Blacks will be blacks.

marklmail on August 14, 2008 at 8:55 PM

I am sorry but I do not see how this sample is large enough to be indicative of anything.

I am sure that Tom Shipley had his ilk will try to make this into some big political statement about the war or something, but if those troops do not want to be in Iraq, they don’t have to be. It is not necessary to vote for someone like Obama to get out of Iraq. Just do not join and do not reenlist.

I do know that McCain wins in areas of the country where there bases and more military personnel.

But you know, there are minorities in the military and a lot of them might be supporting Obama. You look at the numbers of African Americans supporting overall, it is not out of the question that some black soldiers might do the same thing.

Terrye on August 14, 2008 at 9:31 PM

BTW, I gave money to McCain and I could have put down anything for my occupation etc. How did they verify this?

Terrye on August 14, 2008 at 9:34 PM

And overseas would include Japan, Italy, Korea, Germany, Dubai, Qatar, Kuwait, Kosovo… a combination of war zones and peaceful duty. I just don’t think it means anything. The real question is how will they vote?

Terrye on August 14, 2008 at 9:37 PM

At this particular point, who knows, who cares.

GarandFan on August 14, 2008 at 10:23 PM

That’s why we saw all those huge crowds of military personnel, cheering and yelling “Yes we Can” whenever he thanked them on behalf of a grateful nation, for their Courage, Bravery, and Sacrifice.

Didn’t we?

franksalterego on August 14, 2008 at 7:51 PM

No, no, your hearing must be going. Were you in the Field Artillery, by chance?

It wasn’t “Yes we Can!”, it was “#uck you Man!”

MB4 on August 15, 2008 at 3:40 AM

As a retired GI (25 years), my observation the direction of donations and support to pull out stems from the fact that this is the first conflict, wherein much of the fighting is being conducted by more State National Guardsmen and women than ever.

The balance between regular military, reserves, and various Guard units (whose primary duty is to assist and protect the state they are assigned to. Thus, their actions reflect hometown support.

The regular forces are held together by a common bond of defeating an enemy that means the nation harm. Thus, their attitudes and actions are based more on individual and right to free choice and tend to support those who support their mission = goals and objectives.
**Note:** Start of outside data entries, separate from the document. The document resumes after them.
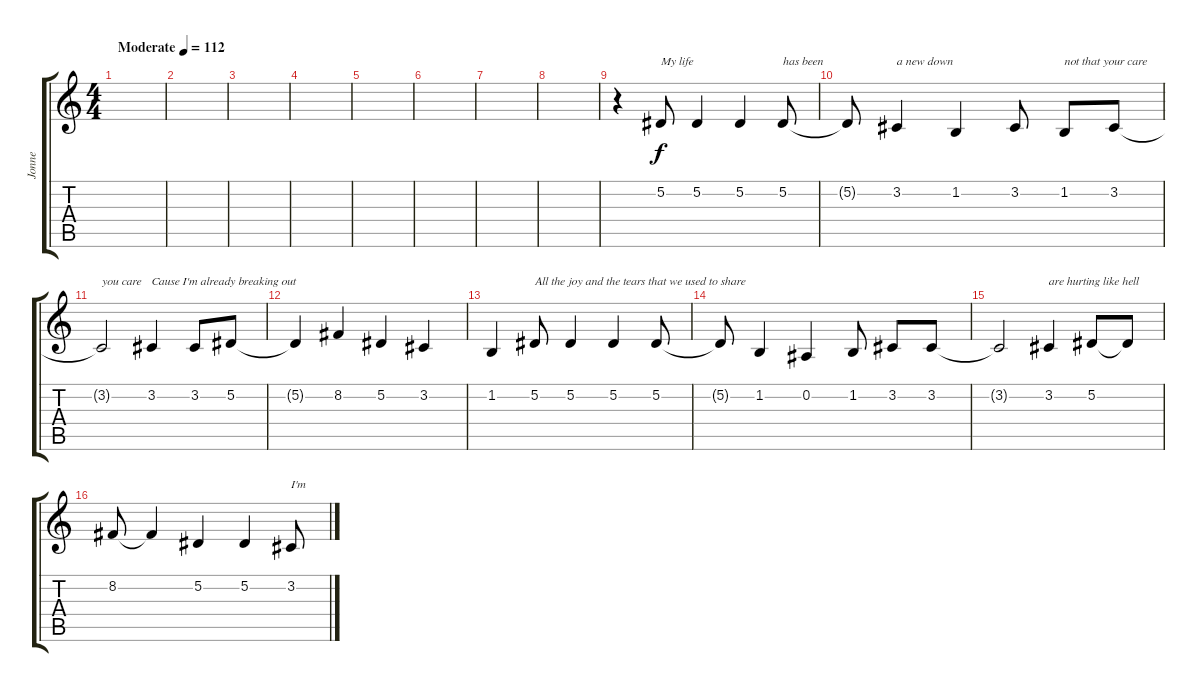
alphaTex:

\track ("Jonne" "Jonne") {instrument pad5bowed}
\staff {score tabs}
\tuning (Eb4 Bb3 Gb3 Db3 Ab2 Eb2) {hide}
\ts (4 4)
\tempo (112 "Moderate")
\clef g2
\ks c
|
|
|
|
|
|
|
|
r.4 5.2.8{txt "My life "} 5.2.4 5.2.4 5.2.8{txt "has been "} |
5.2{t}.8 3.2.4{txt "a new down "} 1.2.4 3.2.8 1.2.8{txt "not that your care"} 3.2.8 |
3.2{t}.2{txt "you care"} 3.2.4{txt "Cause I'm already breaking out"} 3.2.8 5.2.8 |
5.2{t}.4 8.2.4 5.2.4 3.2.4 |
1.2.4 5.2.8{txt "All the joy and the tears that we used to share"} 5.2.4 5.2.4 5.2.8 |
5.2{t}.8 1.2.4 0.2.4 1.2.8 3.2.8 3.2.8 |
3.2{t}.2 3.2.4{txt "are hurting like hell"} 5.2.8 5.2{t}.8 |
8.2.8 8.2{t}.4 5.2.4 5.2.4 3.2.8{txt "I'm"}
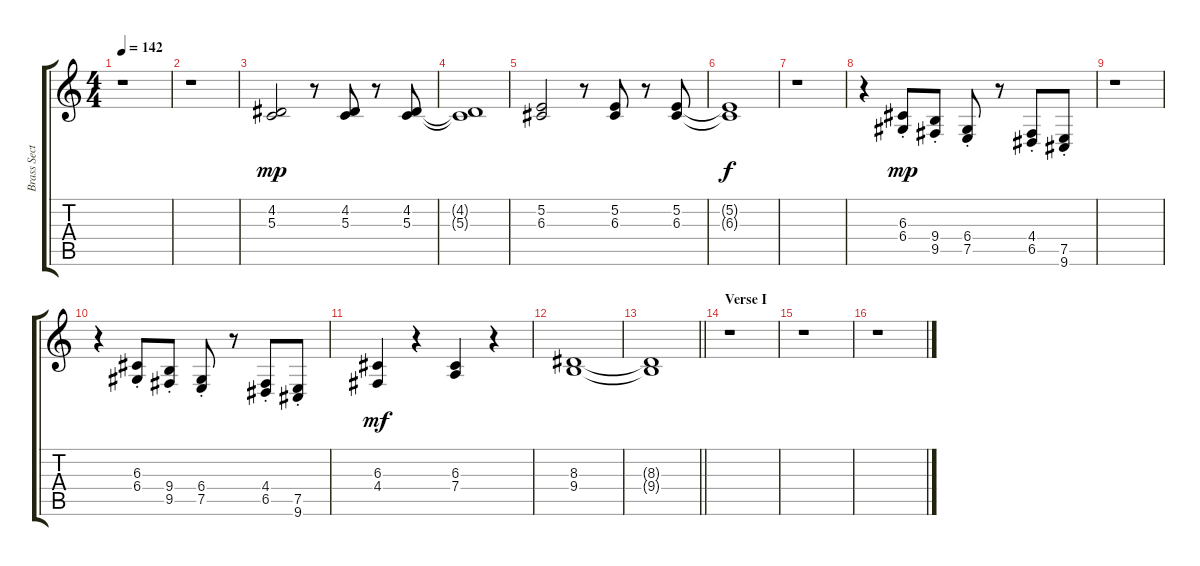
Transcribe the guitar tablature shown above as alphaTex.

\track ("Brass Section" "Brass Sect") {instrument brasssection}
\staff {score tabs}
\tuning (E4 B3 G3 D3 A2 E2) {hide}
\ts (4 4)
\tempo 142
\clef g2
\ks c
r.1{dy mp} |
r.1 |
(4.2 5.3).2 r.8 (4.2 5.3).8 r.8 (4.2 5.3).8 |
(4.2{t} 5.3{t}).1 |
(5.2 6.3).2 r.8 (5.2 6.3).8 r.8 (5.2 6.3).8 |
(5.2{t} 6.3{t}).1{dy f} |
r.1 |
r.4 (6.3{st} 6.4{st}).8{dy mp} (9.4{st} 9.5{st}).8 (6.4{st} 7.5{st}).8 r.8 (4.4{st} 6.5{st}).8 (7.5{st} 9.6{st}).8 |
r.1 |
r.4 (6.3{st} 6.4{st}).8 (9.4{st} 9.5{st}).8 (6.4{st} 7.5{st}).8 r.8 (4.4{st} 6.5{st}).8 (7.5{st} 9.6{st}).8 |
(6.3 4.4).4{dy mf} r.4 (6.3 7.4).4 r.4 |
(8.3 9.4).1 |
\barLineRight lightlight
(8.3{t} 9.4{t}).1 |
\section ("" "Verse I")
r.1 |
r.1 |
r.1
MSGTAS on August 15, 2008 at 10:18 AM

This is scary. When our military supports an anti-America and an anti-military candidate, it makes me nervous. I know stupidity is a part of youth, but I would think our guys would know better. On the other hand maybe they’re tired of fighting a war that only recently El Presidente Jorge Arbusto is letting them win. They may be concerned they’ll wind up in Georgia too.